§ **What is being asked**:
List every line of the material below that contains the string "Informationen".

§ **Extracted records**:

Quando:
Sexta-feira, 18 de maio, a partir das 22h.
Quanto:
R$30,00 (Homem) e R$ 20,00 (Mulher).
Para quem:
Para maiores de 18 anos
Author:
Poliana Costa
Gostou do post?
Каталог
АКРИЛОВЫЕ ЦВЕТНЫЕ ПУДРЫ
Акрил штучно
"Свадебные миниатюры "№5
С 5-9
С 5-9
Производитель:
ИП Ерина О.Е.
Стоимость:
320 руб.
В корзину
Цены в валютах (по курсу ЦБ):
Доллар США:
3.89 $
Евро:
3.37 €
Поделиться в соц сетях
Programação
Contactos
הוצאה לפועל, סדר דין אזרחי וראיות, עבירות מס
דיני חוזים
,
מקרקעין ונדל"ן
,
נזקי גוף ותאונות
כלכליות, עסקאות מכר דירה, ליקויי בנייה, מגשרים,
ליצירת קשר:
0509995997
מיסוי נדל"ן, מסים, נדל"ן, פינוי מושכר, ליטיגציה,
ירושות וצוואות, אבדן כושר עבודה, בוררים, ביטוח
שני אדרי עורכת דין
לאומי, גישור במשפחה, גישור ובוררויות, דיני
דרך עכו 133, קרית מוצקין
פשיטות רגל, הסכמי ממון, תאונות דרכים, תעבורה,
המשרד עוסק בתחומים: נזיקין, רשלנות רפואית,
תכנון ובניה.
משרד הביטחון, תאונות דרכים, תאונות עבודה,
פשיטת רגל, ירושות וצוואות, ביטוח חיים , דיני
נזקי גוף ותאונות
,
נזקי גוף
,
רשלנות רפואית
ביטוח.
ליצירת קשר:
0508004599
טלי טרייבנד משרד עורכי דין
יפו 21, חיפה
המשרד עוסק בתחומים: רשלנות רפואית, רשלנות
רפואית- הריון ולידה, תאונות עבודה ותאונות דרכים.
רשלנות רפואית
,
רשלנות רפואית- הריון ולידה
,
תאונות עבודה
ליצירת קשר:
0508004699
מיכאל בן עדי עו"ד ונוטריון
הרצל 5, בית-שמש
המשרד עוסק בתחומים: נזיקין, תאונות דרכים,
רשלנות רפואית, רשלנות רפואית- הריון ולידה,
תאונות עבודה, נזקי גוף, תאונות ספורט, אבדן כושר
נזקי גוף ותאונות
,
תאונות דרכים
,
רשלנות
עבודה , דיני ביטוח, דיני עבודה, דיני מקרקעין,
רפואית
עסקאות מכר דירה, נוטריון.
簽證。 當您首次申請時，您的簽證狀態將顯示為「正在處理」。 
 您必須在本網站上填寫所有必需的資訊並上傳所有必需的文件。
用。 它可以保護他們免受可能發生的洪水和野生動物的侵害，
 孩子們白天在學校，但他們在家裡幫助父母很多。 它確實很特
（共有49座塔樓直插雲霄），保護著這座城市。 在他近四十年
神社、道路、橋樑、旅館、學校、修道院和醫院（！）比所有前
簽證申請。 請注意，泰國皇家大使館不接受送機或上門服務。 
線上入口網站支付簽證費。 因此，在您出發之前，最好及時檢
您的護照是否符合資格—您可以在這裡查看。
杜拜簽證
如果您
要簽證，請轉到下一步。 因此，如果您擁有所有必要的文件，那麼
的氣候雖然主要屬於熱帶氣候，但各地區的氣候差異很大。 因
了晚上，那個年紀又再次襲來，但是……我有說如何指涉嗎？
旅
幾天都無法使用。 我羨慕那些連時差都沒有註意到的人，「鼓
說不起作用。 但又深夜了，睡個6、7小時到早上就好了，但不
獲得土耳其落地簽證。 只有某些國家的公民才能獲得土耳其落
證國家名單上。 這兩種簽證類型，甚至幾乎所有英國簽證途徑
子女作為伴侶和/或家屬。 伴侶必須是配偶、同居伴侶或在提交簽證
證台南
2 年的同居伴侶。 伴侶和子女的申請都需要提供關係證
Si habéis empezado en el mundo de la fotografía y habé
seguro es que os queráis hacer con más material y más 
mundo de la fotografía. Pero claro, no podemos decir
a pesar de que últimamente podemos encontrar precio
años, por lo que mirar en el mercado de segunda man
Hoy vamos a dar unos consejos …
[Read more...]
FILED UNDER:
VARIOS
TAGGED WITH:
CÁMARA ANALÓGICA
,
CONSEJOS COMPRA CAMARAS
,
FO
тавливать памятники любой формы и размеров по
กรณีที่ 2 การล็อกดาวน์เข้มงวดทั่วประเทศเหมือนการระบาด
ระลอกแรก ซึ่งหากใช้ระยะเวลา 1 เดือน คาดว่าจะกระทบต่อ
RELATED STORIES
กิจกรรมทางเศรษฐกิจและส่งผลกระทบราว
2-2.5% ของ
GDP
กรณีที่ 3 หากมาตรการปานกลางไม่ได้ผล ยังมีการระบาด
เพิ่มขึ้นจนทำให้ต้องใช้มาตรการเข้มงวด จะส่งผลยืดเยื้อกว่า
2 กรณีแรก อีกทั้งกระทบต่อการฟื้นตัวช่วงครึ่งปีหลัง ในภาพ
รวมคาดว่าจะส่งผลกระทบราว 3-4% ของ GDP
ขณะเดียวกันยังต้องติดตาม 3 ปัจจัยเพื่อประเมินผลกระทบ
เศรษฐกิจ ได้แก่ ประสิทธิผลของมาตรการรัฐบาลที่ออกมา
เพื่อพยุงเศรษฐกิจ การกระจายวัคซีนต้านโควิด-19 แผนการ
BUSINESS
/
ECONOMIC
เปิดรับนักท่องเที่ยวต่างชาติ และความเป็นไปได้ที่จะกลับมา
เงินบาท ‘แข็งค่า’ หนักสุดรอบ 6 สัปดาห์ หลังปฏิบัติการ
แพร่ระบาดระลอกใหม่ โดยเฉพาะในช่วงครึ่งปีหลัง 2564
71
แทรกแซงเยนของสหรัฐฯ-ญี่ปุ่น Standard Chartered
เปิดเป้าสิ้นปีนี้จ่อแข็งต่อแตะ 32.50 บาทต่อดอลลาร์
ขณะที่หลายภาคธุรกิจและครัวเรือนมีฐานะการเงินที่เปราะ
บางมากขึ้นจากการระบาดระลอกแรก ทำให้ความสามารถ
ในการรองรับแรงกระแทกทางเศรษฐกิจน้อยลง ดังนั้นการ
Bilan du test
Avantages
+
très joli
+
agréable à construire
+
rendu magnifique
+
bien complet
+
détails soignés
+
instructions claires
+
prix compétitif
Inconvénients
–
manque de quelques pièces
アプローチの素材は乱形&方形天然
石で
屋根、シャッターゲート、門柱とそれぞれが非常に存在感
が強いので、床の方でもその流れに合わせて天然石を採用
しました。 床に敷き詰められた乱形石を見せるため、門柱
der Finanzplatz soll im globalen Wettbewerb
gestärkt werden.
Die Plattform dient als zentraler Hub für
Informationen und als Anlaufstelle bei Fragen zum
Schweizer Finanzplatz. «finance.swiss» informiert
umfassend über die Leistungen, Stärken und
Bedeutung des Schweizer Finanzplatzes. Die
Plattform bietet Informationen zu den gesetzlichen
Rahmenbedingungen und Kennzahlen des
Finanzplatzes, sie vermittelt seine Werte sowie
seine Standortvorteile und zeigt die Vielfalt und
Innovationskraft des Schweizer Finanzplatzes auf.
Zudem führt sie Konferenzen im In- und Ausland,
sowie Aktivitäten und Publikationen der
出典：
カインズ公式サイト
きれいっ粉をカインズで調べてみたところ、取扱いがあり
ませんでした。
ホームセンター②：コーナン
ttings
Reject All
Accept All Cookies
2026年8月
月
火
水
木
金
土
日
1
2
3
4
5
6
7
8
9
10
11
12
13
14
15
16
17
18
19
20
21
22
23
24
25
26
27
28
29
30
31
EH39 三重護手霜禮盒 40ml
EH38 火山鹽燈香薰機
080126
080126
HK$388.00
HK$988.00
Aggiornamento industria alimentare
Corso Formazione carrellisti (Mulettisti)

§ **Your solution**:
Informationen und als Anlaufstelle bei Fragen zum
Plattform bietet Informationen zu den gesetzlichen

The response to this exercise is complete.